Ну, а сама по себе эта его жизнь... Что ж, ничего особенного: как у многих. Вместо того, чтобы стать раввином, как поначалу предполагалось, Ди закончил коммерческое училище и собирался пойти служить, если повезёт - в банк. Но новые выстрелы из наганов, соединившиеся с выстрелами винтовочными и пулемётными, открыли возможность поступить в университет. В марте семнадцатого Ди поехал в республиканский Петроград и там четыре месяца просидел на полуконспиративной квартире приятеля, скрываясь от мобилизации Керенского. За эти четыре месяца у него сложилось понимание того печального факта, что у семьи нет других надежд на будущее, кроме него: Борис, вместо того, чтобы вернуться в новую Россию, двинулся в противоположном направлении. Потому-то в некую белую ночь Ди потихоньку ускользнул из военной столицы на ещё тихий юг, в Крым. Там он и поступил в университет, просуществовавший ровно столько, сколько нужно было, чтобы Ди его окончил, сразу два факультета, математический и медицинский. Он положил себе два часа в сутки на сон, и сумел выполнить это условие. На жизнь зарабатывал уроками, лавка Ильи Борисовича уже не приносила доходов, а если и приносила, то в Симферополе от них было мало проку: между Крымом и лавкой пролёг фронт гражданской войны, и не один. Вот эти-то два нюанса - осознанная роль старшего в семье и вытекающая отсюда ответственность за существование других её членов - привели к тому, что Ди без колебаний выбрал из двух дипломов диплом врача. Должность учителя математики вряд ли бы прокормила его одного. И соответствующий документ навсегда улёгся в нижний ящик письменного стола, на самое дно, чтобы не смутить невзначай его хозяина ностальгией. Ди любил математику.

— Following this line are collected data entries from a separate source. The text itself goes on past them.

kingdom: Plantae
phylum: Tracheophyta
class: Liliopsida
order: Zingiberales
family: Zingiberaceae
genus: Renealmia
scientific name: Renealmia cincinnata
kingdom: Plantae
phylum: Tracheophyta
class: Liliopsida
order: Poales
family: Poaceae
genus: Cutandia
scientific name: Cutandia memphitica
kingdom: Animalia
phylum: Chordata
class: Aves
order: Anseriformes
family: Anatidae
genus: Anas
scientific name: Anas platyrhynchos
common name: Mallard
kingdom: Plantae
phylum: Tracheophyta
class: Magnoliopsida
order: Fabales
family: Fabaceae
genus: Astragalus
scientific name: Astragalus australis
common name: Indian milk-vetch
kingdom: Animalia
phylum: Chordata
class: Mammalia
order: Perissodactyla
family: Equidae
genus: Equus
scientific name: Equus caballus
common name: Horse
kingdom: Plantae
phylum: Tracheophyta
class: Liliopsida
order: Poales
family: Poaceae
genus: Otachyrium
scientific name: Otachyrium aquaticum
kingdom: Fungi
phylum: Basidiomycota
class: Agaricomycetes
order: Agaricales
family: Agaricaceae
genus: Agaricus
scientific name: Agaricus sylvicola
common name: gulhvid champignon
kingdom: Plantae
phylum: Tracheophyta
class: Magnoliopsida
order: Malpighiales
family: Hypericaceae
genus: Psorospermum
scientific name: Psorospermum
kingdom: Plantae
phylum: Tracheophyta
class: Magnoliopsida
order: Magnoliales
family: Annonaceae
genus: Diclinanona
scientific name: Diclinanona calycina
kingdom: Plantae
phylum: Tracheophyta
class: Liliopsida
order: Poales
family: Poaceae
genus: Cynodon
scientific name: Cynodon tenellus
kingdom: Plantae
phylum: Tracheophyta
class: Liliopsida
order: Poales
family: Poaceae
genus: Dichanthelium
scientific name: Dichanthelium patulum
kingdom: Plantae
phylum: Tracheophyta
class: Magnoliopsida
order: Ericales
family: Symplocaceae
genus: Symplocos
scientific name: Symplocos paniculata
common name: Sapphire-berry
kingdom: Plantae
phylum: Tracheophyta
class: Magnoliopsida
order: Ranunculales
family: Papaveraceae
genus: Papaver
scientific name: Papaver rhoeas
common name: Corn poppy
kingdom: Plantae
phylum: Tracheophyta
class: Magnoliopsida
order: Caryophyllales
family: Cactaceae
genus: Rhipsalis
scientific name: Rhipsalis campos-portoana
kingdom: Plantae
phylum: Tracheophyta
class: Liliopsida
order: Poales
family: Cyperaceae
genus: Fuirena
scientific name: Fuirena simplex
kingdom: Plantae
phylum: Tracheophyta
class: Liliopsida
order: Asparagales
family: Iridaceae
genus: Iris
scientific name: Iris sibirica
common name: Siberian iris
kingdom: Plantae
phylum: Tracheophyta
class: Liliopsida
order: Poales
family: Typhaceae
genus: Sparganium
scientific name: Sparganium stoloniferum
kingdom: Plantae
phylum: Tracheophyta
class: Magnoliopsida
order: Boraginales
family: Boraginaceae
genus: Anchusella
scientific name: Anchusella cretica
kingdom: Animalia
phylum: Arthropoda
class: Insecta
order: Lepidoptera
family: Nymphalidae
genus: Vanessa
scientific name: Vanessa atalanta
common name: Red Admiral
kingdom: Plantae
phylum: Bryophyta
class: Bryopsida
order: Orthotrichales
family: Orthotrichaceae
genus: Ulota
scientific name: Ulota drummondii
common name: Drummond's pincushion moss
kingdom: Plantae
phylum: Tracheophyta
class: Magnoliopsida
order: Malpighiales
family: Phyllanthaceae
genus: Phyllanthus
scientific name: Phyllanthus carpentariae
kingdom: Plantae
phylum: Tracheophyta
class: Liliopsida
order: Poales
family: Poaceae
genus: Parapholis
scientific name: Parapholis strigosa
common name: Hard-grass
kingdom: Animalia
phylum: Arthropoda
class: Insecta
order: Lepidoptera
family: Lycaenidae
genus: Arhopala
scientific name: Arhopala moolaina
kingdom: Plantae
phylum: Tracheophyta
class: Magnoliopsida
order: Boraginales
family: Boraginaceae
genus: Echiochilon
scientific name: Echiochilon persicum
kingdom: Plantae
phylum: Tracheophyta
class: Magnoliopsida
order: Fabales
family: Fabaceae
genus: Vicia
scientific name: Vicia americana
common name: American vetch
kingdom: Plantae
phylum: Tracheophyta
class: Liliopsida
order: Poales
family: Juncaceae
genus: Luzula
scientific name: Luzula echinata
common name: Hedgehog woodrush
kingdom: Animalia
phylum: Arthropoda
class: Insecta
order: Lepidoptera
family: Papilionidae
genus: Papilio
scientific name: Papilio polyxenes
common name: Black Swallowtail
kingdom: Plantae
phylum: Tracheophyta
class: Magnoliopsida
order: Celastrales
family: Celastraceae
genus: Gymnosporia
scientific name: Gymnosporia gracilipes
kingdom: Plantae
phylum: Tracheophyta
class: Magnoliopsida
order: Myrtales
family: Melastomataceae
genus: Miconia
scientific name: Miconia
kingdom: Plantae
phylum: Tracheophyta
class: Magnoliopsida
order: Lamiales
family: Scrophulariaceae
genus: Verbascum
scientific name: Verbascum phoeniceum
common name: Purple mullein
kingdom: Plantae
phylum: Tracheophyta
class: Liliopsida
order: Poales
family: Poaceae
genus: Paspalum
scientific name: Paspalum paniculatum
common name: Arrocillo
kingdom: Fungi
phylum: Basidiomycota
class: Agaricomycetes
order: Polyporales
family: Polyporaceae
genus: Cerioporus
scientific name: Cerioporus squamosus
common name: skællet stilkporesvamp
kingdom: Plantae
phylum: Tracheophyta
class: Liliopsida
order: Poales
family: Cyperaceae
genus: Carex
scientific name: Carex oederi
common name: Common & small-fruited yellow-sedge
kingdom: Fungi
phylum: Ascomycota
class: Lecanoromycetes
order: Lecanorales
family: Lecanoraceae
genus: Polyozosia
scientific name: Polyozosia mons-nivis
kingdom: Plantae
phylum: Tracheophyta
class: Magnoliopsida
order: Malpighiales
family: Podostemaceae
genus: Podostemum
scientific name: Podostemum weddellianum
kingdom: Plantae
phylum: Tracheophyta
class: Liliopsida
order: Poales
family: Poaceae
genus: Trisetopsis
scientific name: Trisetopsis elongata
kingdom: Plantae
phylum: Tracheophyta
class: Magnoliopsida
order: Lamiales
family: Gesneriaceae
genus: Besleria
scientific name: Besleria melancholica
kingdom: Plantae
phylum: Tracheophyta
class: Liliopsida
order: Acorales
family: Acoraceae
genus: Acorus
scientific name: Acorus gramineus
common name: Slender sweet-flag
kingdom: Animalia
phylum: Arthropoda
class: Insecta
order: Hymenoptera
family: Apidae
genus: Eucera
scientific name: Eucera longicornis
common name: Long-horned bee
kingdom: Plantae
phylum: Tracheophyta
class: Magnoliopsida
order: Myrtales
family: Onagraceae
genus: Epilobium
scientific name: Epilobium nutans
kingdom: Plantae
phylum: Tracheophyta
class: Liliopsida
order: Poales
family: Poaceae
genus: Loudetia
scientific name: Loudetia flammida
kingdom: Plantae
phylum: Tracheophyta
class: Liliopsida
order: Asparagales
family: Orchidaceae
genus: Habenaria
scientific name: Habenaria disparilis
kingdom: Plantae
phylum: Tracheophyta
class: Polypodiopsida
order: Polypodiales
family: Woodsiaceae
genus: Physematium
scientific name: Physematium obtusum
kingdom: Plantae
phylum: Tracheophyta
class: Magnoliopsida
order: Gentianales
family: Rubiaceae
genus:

А медицину - вряд ли. Хотя те же качества, которые делали его именно Ди, а не кем-нибудь другим, сделали его и прекрасным педиатром. Несколько поколений детишек прошли через его кабинет и руки в родном городке, куда он, разумеется, вернулся. Он занял прочное место среди местных врачей, а скоро и первое. Он стал знаменитостью, и этим пользовались все члены его семьи, и я сам, когда мне хотелось в кино, звонил директору кинотеатра и просил оставить на наше имя, имя доктора, билет. Билет всегда ждал меня в кассе. Сами излеченные дети, вырастая, не забывали Ди. Неудивительно, ведь все они - корчащиеся от болей, агрессивные, депрессивные - умолкали, стоило ему лишь коснуться их пальцами, стоило ему только появиться на пороге кабинета. Умолкали и непременно выздоравливали. Потому что он обычно ограничивался естественными приёмами лечения: диетой, режимом, ну и уговорами - своим мягким низким голосом. Постоянный поток пациентов в домашнем кабинете давал семье твёрдую финансовую основу существования, а служба в туберкулёзном диспансере - приносила Ди ощущение социальной определённости, и, что не менее важно, относительной безопасности. Несмотря на то, что он был активным эсперантистом, аресты обошли его. Он даже написал на эсперанто роман о докторе Заменгофе и впоследствии издал его в журнале "Nuntempa Bulgaria". Он умер во время работы, составляя эсперантский идиоматический словарь. То есть, вводя в дистиллированное изобретение свод косвенных нечистых выражений - ферментов и бактерий, ввергающих всякий невинный, лабораторный, райский язык в брожение болезненной жизни и греховной истории. Он делал свою работу один, два десятка лет подряд, не находя себе поддержки ни в ком, разве что в праотце Адаме. И, возможно, пал жертвой этого божественного труда, как пали труженики из навязанной мне Изабеллой книжки "Охотники за микробами": безумцы и счастливцы, привившие себе чуму.